John Bubenheim Bayard was born at Bohemia Manor on the Maryland eastern shore. After settling in Philadelphia as a young man in 1756, he became a prominent merchant and politician.
Although Bayard opposed extreme measures and a premature break with Britain, he was actively involved in the Revolution from the beginning. A member of the Sons of Liberty in 1766 and the Provincial Convention in 1774, Bayard presided over many meetings considering the new Pennsylvania constitution. He would be elected several times to the General Assembly, serving as speaker from 1777-1780 and 1784-1785. A major of the second battalion of Philadelphia gentlemen “Associators,” Bayard’s military involvement included service at the Battle of Princeton. Later in the war, he and other members of the Council of Safety visited Washington at Valley Forge; he also served for a year on Pennsylvania’s Supreme Executive Council.

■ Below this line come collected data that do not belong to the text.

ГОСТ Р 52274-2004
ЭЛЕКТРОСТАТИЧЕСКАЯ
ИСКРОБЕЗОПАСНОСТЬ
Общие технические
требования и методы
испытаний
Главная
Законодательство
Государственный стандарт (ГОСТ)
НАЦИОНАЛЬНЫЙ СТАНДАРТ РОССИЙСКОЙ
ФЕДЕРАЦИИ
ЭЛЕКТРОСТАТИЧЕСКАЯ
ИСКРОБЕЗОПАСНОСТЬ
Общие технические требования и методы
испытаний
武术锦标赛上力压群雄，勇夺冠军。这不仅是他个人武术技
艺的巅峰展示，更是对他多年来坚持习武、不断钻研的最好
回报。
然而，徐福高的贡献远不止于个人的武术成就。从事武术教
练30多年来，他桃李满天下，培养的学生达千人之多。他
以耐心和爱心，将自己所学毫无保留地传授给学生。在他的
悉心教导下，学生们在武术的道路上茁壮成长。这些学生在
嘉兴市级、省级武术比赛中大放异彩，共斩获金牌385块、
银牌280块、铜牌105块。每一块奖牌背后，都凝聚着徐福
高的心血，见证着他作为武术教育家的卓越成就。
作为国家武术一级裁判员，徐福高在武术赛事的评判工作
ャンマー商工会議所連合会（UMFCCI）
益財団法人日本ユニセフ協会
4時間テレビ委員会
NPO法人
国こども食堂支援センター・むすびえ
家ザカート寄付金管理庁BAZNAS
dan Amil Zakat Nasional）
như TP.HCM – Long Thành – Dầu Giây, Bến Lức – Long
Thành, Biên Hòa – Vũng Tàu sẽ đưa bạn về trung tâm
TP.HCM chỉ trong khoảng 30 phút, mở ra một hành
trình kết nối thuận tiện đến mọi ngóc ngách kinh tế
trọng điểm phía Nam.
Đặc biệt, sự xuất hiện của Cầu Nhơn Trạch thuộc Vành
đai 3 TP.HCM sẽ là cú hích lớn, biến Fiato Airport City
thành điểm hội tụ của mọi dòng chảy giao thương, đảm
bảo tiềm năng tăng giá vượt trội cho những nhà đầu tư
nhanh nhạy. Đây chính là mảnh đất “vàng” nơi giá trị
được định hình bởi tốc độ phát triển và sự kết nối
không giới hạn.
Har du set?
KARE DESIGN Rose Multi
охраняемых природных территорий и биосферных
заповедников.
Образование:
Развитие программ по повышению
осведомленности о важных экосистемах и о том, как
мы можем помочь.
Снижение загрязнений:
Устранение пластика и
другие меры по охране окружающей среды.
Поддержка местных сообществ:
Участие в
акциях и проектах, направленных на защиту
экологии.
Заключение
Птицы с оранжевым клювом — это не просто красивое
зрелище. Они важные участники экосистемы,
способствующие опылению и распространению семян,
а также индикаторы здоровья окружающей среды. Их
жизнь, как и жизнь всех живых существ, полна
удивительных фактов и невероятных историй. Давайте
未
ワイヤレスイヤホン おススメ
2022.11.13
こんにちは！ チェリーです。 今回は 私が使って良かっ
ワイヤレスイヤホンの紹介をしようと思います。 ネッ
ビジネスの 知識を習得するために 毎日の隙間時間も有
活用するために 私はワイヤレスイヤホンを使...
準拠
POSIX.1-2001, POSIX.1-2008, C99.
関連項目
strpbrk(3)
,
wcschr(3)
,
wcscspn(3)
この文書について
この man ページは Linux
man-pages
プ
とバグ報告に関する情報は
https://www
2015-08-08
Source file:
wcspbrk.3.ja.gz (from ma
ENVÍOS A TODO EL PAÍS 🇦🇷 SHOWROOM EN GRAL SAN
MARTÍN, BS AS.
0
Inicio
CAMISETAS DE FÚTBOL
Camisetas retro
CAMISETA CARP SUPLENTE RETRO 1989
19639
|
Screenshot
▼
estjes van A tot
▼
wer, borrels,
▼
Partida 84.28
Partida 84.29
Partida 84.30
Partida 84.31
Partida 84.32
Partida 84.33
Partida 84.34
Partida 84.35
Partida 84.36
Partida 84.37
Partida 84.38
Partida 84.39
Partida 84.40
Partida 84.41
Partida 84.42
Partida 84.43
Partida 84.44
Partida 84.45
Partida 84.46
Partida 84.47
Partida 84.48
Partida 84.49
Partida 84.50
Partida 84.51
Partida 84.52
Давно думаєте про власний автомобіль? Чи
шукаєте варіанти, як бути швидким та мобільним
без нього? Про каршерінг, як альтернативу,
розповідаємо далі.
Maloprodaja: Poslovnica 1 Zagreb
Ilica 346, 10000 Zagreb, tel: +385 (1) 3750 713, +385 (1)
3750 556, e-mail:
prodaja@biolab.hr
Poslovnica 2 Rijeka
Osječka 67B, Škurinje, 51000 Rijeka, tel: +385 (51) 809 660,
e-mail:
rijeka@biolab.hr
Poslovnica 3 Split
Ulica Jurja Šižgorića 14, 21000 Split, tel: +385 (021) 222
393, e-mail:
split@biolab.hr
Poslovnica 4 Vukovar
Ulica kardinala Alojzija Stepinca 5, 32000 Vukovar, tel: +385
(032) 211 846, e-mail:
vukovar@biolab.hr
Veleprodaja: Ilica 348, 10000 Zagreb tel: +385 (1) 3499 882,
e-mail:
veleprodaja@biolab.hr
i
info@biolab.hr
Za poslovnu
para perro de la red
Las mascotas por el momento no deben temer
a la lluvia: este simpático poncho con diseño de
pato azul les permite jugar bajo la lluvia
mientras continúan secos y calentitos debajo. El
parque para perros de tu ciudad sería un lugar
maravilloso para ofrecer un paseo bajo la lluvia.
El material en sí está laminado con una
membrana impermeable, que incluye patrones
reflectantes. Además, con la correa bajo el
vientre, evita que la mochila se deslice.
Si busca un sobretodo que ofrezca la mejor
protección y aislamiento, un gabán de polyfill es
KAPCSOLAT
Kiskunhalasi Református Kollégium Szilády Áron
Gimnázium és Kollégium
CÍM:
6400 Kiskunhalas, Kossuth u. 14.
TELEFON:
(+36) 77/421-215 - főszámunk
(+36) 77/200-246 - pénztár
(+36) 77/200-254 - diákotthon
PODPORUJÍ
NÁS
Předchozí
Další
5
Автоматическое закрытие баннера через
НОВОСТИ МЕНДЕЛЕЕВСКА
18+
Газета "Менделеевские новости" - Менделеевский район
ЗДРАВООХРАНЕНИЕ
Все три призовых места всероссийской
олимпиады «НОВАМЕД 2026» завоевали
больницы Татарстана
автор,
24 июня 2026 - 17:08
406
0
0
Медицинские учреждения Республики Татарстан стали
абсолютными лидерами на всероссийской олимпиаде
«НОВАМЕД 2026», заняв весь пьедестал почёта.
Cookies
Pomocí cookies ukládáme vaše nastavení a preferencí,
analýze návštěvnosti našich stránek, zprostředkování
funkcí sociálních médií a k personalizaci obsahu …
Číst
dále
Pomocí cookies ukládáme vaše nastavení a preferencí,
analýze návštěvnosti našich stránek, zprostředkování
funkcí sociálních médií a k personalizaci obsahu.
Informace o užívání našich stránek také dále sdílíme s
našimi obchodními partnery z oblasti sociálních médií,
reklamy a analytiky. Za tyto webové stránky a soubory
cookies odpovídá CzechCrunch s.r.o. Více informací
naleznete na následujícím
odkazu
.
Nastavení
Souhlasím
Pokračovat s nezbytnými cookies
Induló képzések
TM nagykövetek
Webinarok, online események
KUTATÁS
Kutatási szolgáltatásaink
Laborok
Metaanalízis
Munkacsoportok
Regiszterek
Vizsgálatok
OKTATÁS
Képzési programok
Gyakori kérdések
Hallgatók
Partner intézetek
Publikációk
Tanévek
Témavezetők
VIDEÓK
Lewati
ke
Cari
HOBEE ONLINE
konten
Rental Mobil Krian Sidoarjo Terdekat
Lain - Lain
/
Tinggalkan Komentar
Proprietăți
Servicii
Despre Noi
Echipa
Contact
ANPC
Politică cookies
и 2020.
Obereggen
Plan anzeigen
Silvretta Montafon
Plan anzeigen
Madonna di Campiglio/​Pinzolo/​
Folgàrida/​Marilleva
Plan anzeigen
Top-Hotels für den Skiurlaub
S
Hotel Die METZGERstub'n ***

After the Revolutionary War, Bayard became influential as a Federalist, living in Philadelphia and then New Brunswick. In 1788, he was elected to the Continental Congress from Pennsylvania. Bayard held civil and political positions in New Jersey as well, and also worked for Princeton College and as Whitefield’s friend in the Presbyterian church.
As speaker of the Pennsylvania General Assembly from 1779 to 1780, Bayard became an ex officio trustee of the University of the State of Pennsylvania (now the University of Pennsylvania). In 1785 he resumed service as a trustee, this time elected by the Board of Trustees. One of his grandsons, John Bayard, graduated from Penn in 1815.